> **THE PROBLEM**
Please restate, word for word, the lines below that begin at the one with "fx_px: 4313" and end at the one with "f_number: 2.8". Leave out all other lines.
═══
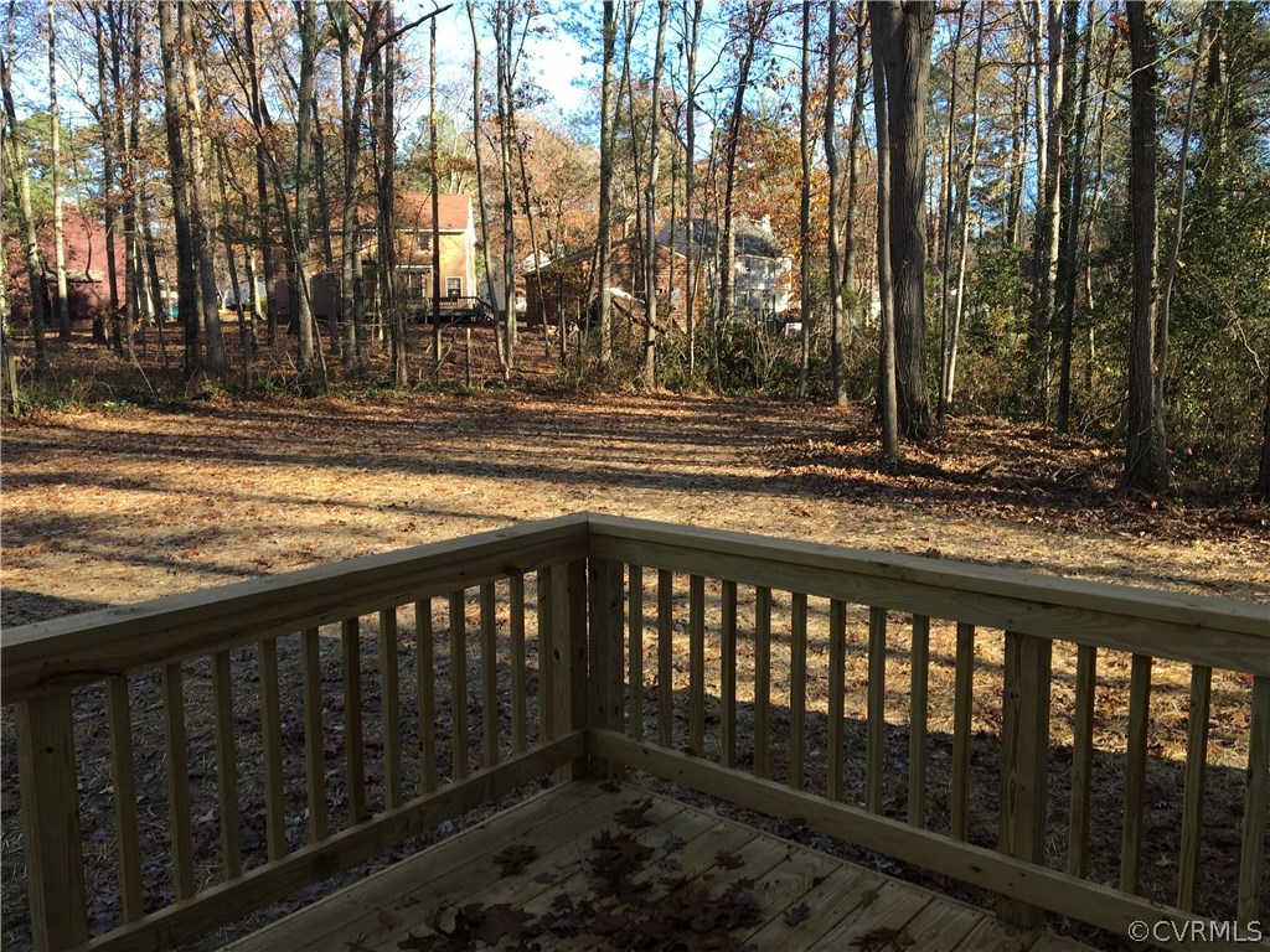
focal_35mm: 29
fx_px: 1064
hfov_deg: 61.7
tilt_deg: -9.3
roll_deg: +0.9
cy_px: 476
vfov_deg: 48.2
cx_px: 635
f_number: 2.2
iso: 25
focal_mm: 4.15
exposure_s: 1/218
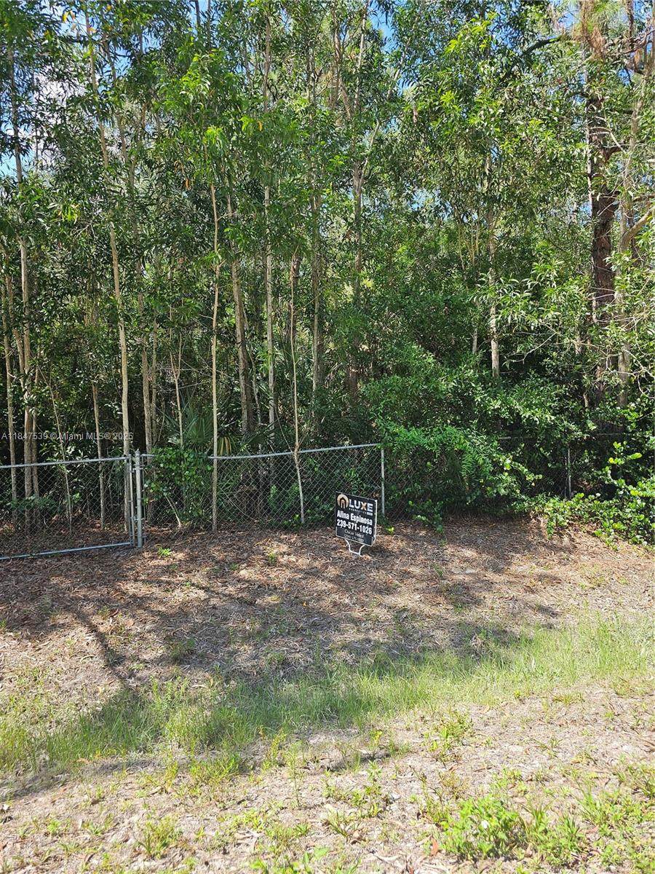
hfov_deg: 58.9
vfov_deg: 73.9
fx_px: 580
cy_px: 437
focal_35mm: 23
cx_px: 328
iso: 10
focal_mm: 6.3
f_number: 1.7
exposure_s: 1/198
═══
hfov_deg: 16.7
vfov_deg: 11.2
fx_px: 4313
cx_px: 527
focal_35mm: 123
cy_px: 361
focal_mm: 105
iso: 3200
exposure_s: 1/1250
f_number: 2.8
═══
> **SOLVED EXERCISE**
fx_px: 4313
cx_px: 527
focal_35mm: 123
cy_px: 361
focal_mm: 105
iso: 3200
exposure_s: 1/1250
f_number: 2.8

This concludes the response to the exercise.